CCM (Core-Coupled Memory) is the predecessor to TCM, found on Cortex-M4 parts like the STM32F4. It provides zero wait-state access on a dedicated bus (D-bus), bypassing the main bus matrix. Unlike TCM, CCM on F4 is not accessible by DMA — this is a hard hardware limitation. CCM is ideal for stack memory and CPU-only data structures (RTOS task stacks, computation buffers) but unusable for any buffer involved in DMA transfers. On M7 parts, CCM is replaced by DTCM/ITCM, which have broader DMA connectivity.

Endianness defines the byte order of multi-byte values in memory. Little-endian stores the least-significant byte at the lowest address — the 32-bit value 0x12345678 is stored as 78 56 34 12. Big-endian stores the most-significant byte first — the same value is stored as 12 34 56 78. ARM Cortex-M processors are little-endian by default (and most are little-endian only).

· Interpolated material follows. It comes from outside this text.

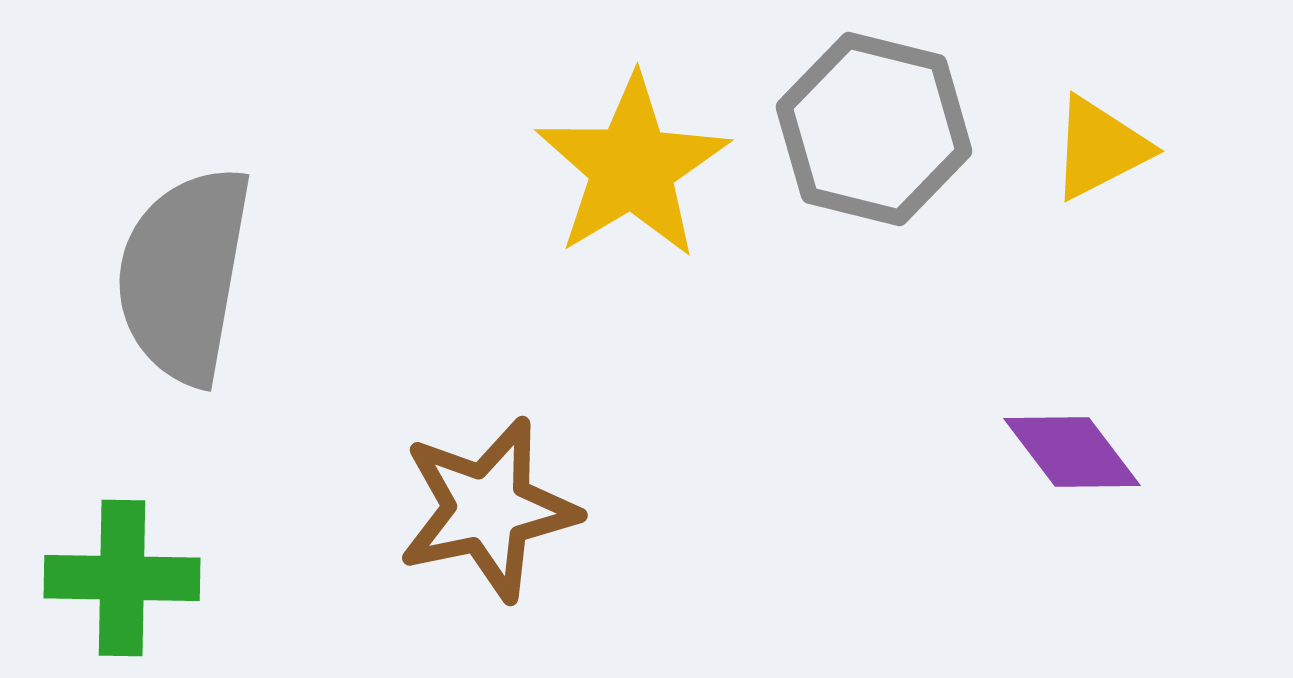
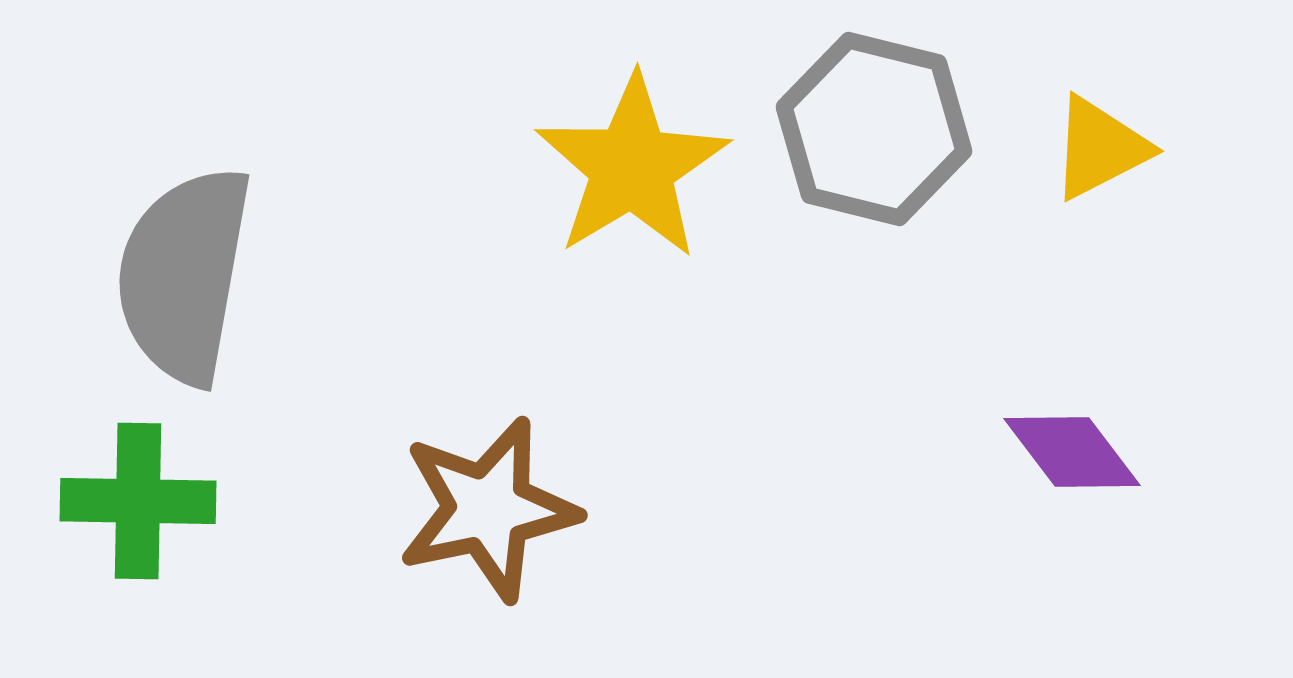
green cross: moved 16 px right, 77 px up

Endianness matters whenever firmware exchanges multi-byte data with an external system that uses a different byte order. The most common case is network protocols: TCP/IP, UDP, and virtually all Internet protocols define their headers in big-endian (called "network byte order"). When an embedded device constructs an IP packet, every 16-bit and 32-bit header field — source/destination port, sequence number, packet length — must be byte-swapped from the CPU's native little-endian to big-endian before transmission, and swapped back on reception. Similarly, many industrial protocols (Modbus TCP, CAN with J1939) define their payloads in big-endian.

ARM provides efficient hardware intrinsics for byte swapping: __REV(x) reverses the byte order of a 32-bit word (equivalent to htonl()), and __REV16(x) swaps bytes within each 16-bit halfword (equivalent to htons()). These compile to a single REV or REV16 instruction — one cycle on all Cortex-M cores. Using these intrinsics is far more efficient than the manual shift-and-OR approach that generic C implementations use. A common bug: forgetting to swap when parsing a network packet, leading to values that are off by orders of magnitude (e.g., a 16-bit port number 0x01BB (443) becomes 0xBB01 (47873)). Another trap: casting a uint8_t buffer pointer to a uint32_t* to read a multi-byte field — this both assumes alignment and ignores endianness, producing incorrect values and potential HardFaults on Cortex-M0 (which does not support unaligned access).